• [AIM OF THE TASK]: Render every line of source text in the records as one numbered list, omitting blank lines and leaving out the pictures.

Collected data:
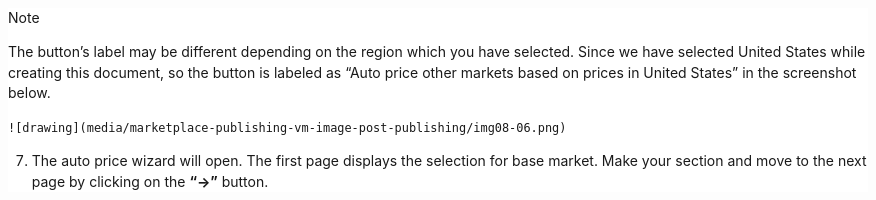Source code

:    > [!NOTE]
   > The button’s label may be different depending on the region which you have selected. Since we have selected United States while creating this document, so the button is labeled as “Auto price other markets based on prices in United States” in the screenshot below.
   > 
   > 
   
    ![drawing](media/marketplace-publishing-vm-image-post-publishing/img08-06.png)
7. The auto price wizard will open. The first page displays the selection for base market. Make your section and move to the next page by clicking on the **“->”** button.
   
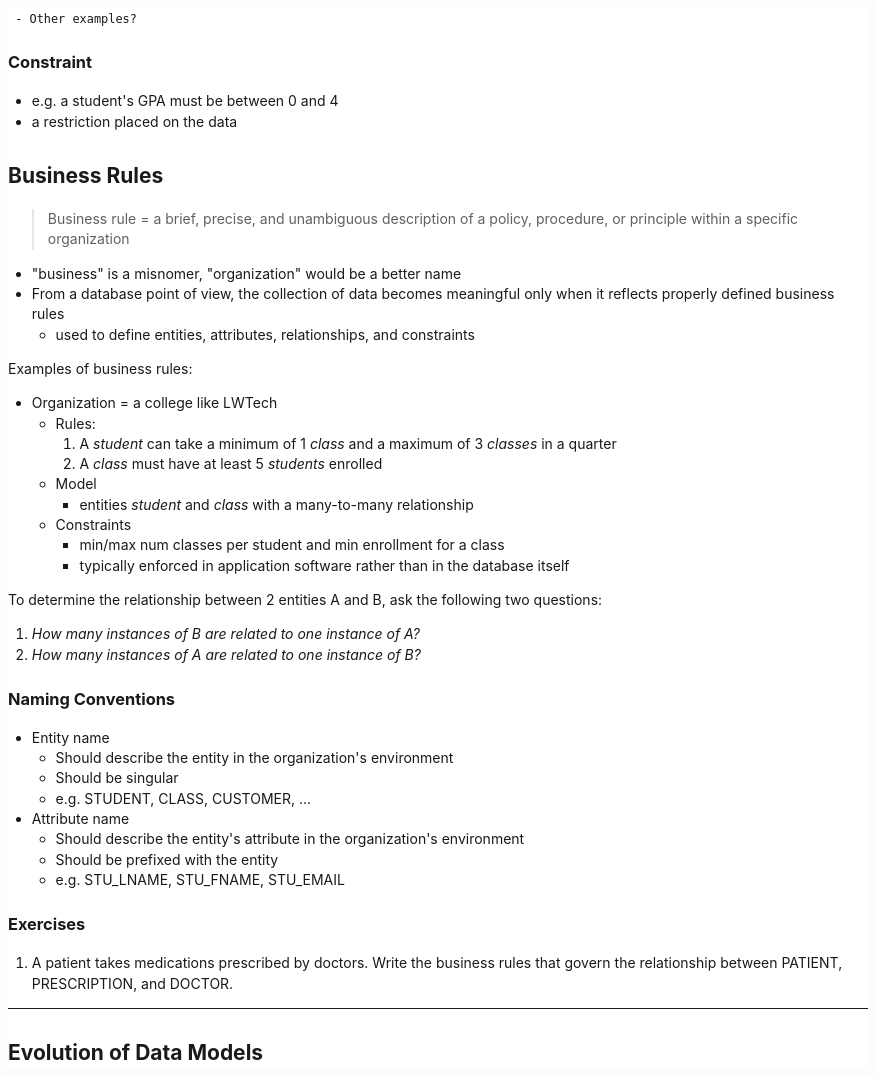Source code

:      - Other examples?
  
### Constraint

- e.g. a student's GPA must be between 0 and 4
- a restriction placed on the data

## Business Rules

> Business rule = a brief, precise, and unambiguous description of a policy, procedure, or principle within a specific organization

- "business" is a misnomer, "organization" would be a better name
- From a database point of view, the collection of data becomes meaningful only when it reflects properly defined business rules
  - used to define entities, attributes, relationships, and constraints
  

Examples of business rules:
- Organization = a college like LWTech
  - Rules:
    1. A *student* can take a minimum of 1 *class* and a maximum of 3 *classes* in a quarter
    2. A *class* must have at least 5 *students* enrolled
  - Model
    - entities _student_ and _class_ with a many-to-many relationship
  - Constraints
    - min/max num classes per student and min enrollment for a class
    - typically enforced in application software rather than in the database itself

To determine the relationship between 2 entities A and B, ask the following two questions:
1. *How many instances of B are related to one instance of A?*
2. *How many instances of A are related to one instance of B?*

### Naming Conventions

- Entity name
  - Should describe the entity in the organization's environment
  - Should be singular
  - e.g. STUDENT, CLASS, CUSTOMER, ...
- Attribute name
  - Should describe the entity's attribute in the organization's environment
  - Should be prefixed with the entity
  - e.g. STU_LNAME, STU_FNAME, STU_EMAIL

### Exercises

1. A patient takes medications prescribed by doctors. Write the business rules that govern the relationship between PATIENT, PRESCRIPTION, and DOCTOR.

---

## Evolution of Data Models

• [WRITTEN REPLY]:
1. Source code
2. :    > [!NOTE]
3.    > The button’s label may be different depending on the region which you have selected. Since we have selected United States while creating this document, so the button is labeled as “Auto price other markets based on prices in United States” in the screenshot below.
4.    > 
5.    > 
6.     ![drawing](media/marketplace-publishing-vm-image-post-publishing/img08-06.png)
7. 7. The auto price wizard will open. The first page displays the selection for base market. Make your section and move to the next page by clicking on the **“->”** button.
8. Source code
9. :      - Other examples?
10. ### Constraint
11. - e.g. a student's GPA must be between 0 and 4
12. - a restriction placed on the data
13. ## Business Rules
14. > Business rule = a brief, precise, and unambiguous description of a policy, procedure, or principle within a specific organization
15. - "business" is a misnomer, "organization" would be a better name
16. - From a database point of view, the collection of data becomes meaningful only when it reflects properly defined business rules
17.   - used to define entities, attributes, relationships, and constraints
18. Examples of business rules:
19. - Organization = a college like LWTech
20.   - Rules:
21.     1. A *student* can take a minimum of 1 *class* and a maximum of 3 *classes* in a quarter
22.     2. A *class* must have at least 5 *students* enrolled
23.   - Model
24.     - entities _student_ and _class_ with a many-to-many relationship
25.   - Constraints
26.     - min/max num classes per student and min enrollment for a class
27.     - typically enforced in application software rather than in the database itself
28. To determine the relationship between 2 entities A and B, ask the following two questions:
29. 1. *How many instances of B are related to one instance of A?*
30. 2. *How many instances of A are related to one instance of B?*
31. ### Naming Conventions
32. - Entity name
33.   - Should describe the entity in the organization's environment
34.   - Should be singular
35.   - e.g. STUDENT, CLASS, CUSTOMER, ...
36. - Attribute name
37.   - Should describe the entity's attribute in the organization's environment
38.   - Should be prefixed with the entity
39.   - e.g. STU_LNAME, STU_FNAME, STU_EMAIL
40. ### Exercises
41. 1. A patient takes medications prescribed by doctors. Write the business rules that govern the relationship between PATIENT, PRESCRIPTION, and DOCTOR.
42. ---
43. ## Evolution of Data Models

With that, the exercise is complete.